Your O2 wireless box comes with WEP encryption. It means that you need a key or code to connect to your network. To make it even more secure, you can change it to WPA. This is the latest way of encrypting wireless networks. It's very secure, but it's worth noting that it won't work on some versions of Windows Vista. You also have to make sure all your devices that are on network are WPA compatible._

_To change from WEP to WPA, simply follow the steps below:_


_Open up your internet browser and type the following address into the address bar: http://o2wirelessbox.lan or http://192.168.1.254


__Once the page has loaded, click on "Home Network" on the left hand side of the page. 


__Click on the name of your wireless network.  This will be located towards the top of the page.


__Click on "Configure" in the top-right of the page. 


__Select the "Use WPA-PSK Encryption" option and click 'Apply'. 


__You can check it has changed to WPA-PSK by looking at the 'Security Mode' under the 'Security' heading._
To be really safe I would also hide the network name, it also tells you how to do this on the O2 website.

----------


## unicorn

I am changing to plusnet as O2 have not given me the choice, they give 60gb peak and unlimited 12-8 am, they are also cheaper than what I had. I got a refer code also so I get the first 3 months free.
It definately is farmville, so that has been curbed. I was honestly surprised that it could rocket my usage like that, so my own fault.
We willl just be very careful from now on.

----------


## RecQuery

> I am changing to plusnet as O2 have not given me the choice, they give 60gb peak and unlimited 12-8 am, they are also cheaper than what I had. I got a refer code also so I get the first 3 months free.
> It definately is farmville, so that has been curbed.
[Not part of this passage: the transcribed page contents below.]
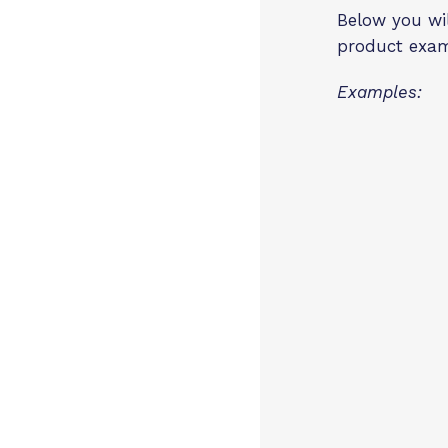
Below you wil
product exa
Examples: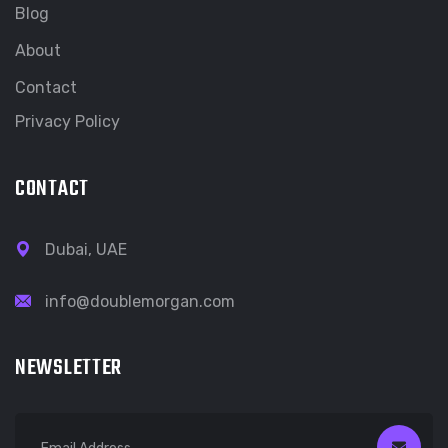
Blog
About
Contact
Privacy Policy
CONTACT
Dubai, UAE
info@doublemorgan.com
NEWSLETTER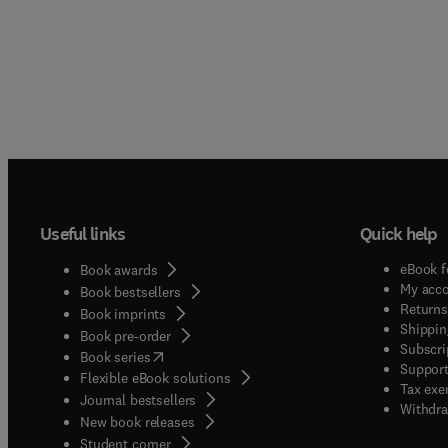
Useful links
Quick help
eBook f
Book awards
My acc
Book bestsellers
Returns
Book imprints
Shippin
Book pre-order
Subscri
(
opens in new tab/window
)
Book series
Support
Flexible eBook solutions
Tax exe
Journal bestsellers
Withdra
New book releases
(
opens in new tab/window
)
Student corner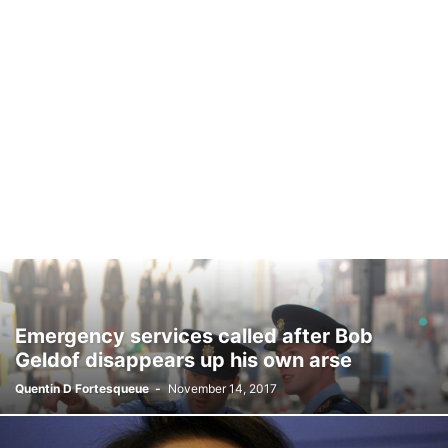
Emergency services called after Bob
Geldof disappears up his own arse
Quentin D Fortesqueue
-
November 14, 2017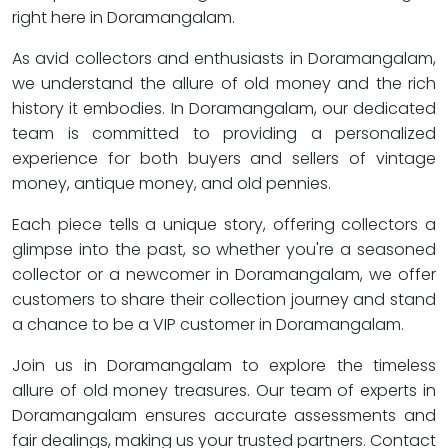
right here in Doramangalam.
As avid collectors and enthusiasts in Doramangalam,
we understand the allure of old money and the rich
history it embodies. In Doramangalam, our dedicated
team is committed to providing a personalized
experience for both buyers and sellers of vintage
money, antique money, and old pennies.
Each piece tells a unique story, offering collectors a
glimpse into the past, so whether you're a seasoned
collector or a newcomer in Doramangalam, we offer
customers to share their collection journey and stand
a chance to be a VIP customer in Doramangalam.
Join us in Doramangalam to explore the timeless
allure of old money treasures. Our team of experts in
Doramangalam ensures accurate assessments and
fair dealings, making us your trusted partners. Contact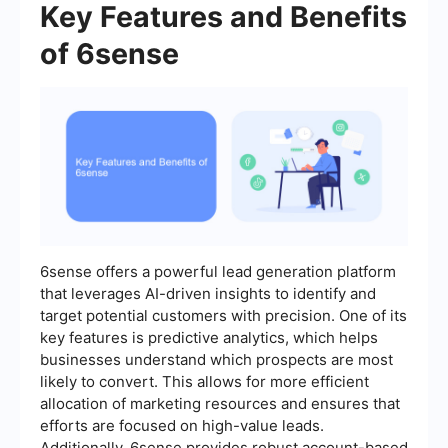
Key Features and Benefits
of 6sense
6sense offers a powerful lead generation platform
that leverages AI-driven insights to identify and
target potential customers with precision. One of its
key features is predictive analytics, which helps
businesses understand which prospects are most
likely to convert. This allows for more efficient
allocation of marketing resources and ensures that
efforts are focused on high-value leads.
Additionally, 6sense provides robust account-based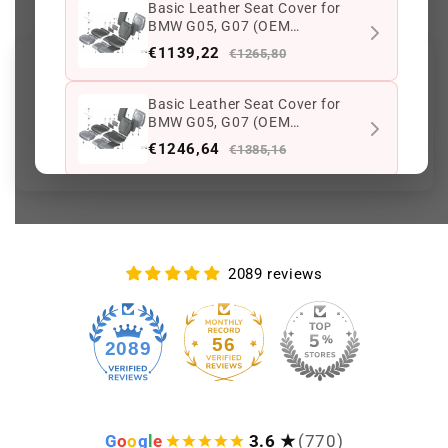
Basic Leather Seat Cover for
BMW G05, G07 (OEM
52208493709). Original BMW
€1139,22
€1265,80
Customer Reviews
Basic Leather Seat Cover for
BMW G05, G07 (OEM
Be the first to write a review
52208493654). Original BMW
€1246,64
€1385,16
Basic Leather Seat Cover for
BMW G05, G07 (OEM
52208497979). Original BMW.
€1246,64
€1385,16
2089 reviews
Keep viewing this product
56
2089
G
o
o
g
l
e
3.6 ★
(770)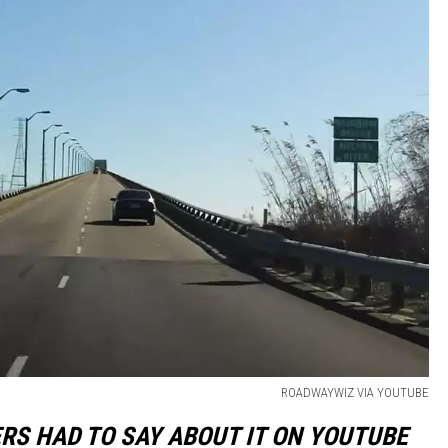
ROADWAYWIZ VIA YOUTUBE
ERS HAD TO SAY ABOUT IT ON YOUTUBE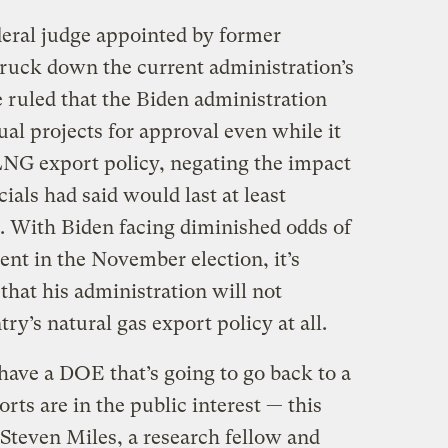
deral judge appointed by former
ruck down the current administration’s
 ruled that the Biden administration
dual projects for approval even while it
 LNG export policy, negating the impact
cials had said would last at least
r. With Biden facing diminished odds of
ent in the November election, it’s
that his administration will not
y’s natural gas export policy at all.
u have a DOE that’s going to go back to a
ts are in the public interest — this
d Steven Miles, a research fellow and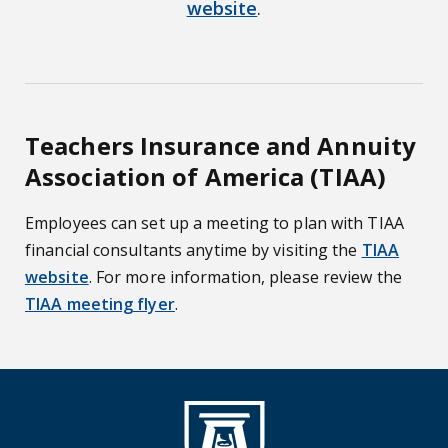
website
.
Teachers Insurance and Annuity
Association of America (TIAA)
Employees can set up a meeting to plan with TIAA
financial consultants anytime by visiting the
TIAA
website
. For more information, please review the
TIAA meeting flyer
.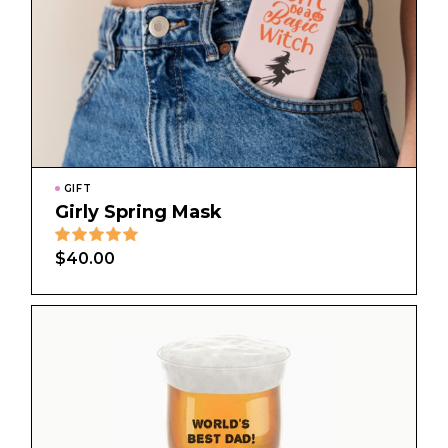
GIFT
Girly Spring Mask
$
40.00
I was honestly surprised that it could rocket my usage like that, so my own fault.
> We willl just be very careful from now on.
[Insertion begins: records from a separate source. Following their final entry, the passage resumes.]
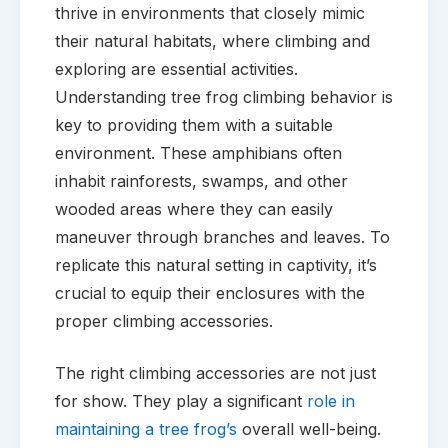
thrive in environments that closely mimic
their natural habitats, where climbing and
exploring are essential activities.
Understanding tree frog climbing behavior is
key to providing them with a suitable
environment. These amphibians often
inhabit rainforests, swamps, and other
wooded areas where they can easily
maneuver through branches and leaves. To
replicate this natural setting in captivity, it’s
crucial to equip their enclosures with the
proper climbing accessories.
The right climbing accessories are not just
for show. They play a significant
role in
maintaining a tree frog’s
overall well-being.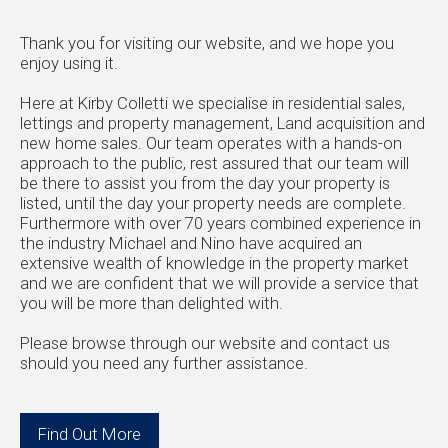
Thank you for visiting our website, and we hope you
enjoy using it.
Here at Kirby Colletti we specialise in residential sales,
lettings and property management, Land acquisition and
new home sales. Our team operates with a hands-on
approach to the public, rest assured that our team will
be there to assist you from the day your property is
listed, until the day your property needs are complete.
Furthermore with over 70 years combined experience in
the industry Michael and Nino have acquired an
extensive wealth of knowledge in the property market
and we are confident that we will provide a service that
you will be more than delighted with.
Please browse through our website and contact us
should you need any further assistance.
Find Out More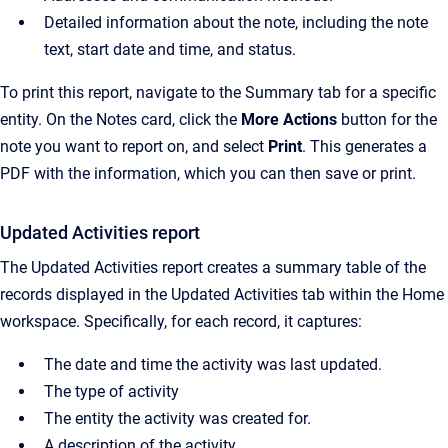
Detailed information about the note, including the note
text, start date and time, and status.
To print this report, navigate to the Summary tab for a specific
entity. On the Notes card, click the
More Actions
button for the
note you want to report on, and select
Print
. This generates a
PDF with the information, which you can then save or print.
Updated Activities report
The Updated Activities report creates a summary table of the
records displayed in the Updated Activities tab within the Home
workspace. Specifically, for each record, it captures:
The date and time the activity was last updated.
The type of activity
The entity the activity was created for.
A description of the activity.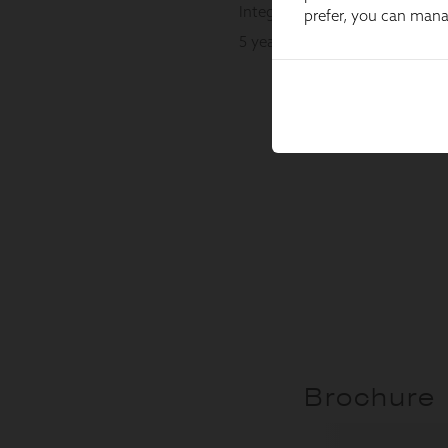
prefer, you can man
Ouch, so that usage didn't even include offpeak... can't believe Farmville would use up that much. Again it's still worthwhile switching to WPA and scanning for anything dodgy.

----------


## unicorn

Thats the new allowance with plusnet, O2 was 40gb fair usage and thats their unlimited package so plusnet far better deal.

----------


## dx100uk

don't forget BT [coughs]

having been paying £25 BB [opt 3] and £30 phone anytime [high usage]

i moaned last month after they wanted to put the phone up to £35PCM

i've now got the whole lot for £27.99 with unlimited BB [was 100GB now 250GB PCM] and no phone bill 24/7 if less than 1hrs and 7ppm mobiles.

also got 9months refunded back to the start of the last contract.

apparantly they have has a new billing system since july last year and everyone that got billed sep for BB & phone
can get this discount and refund, but only if you go through to disconnections via the press button options on the BT bills line.

dx

----------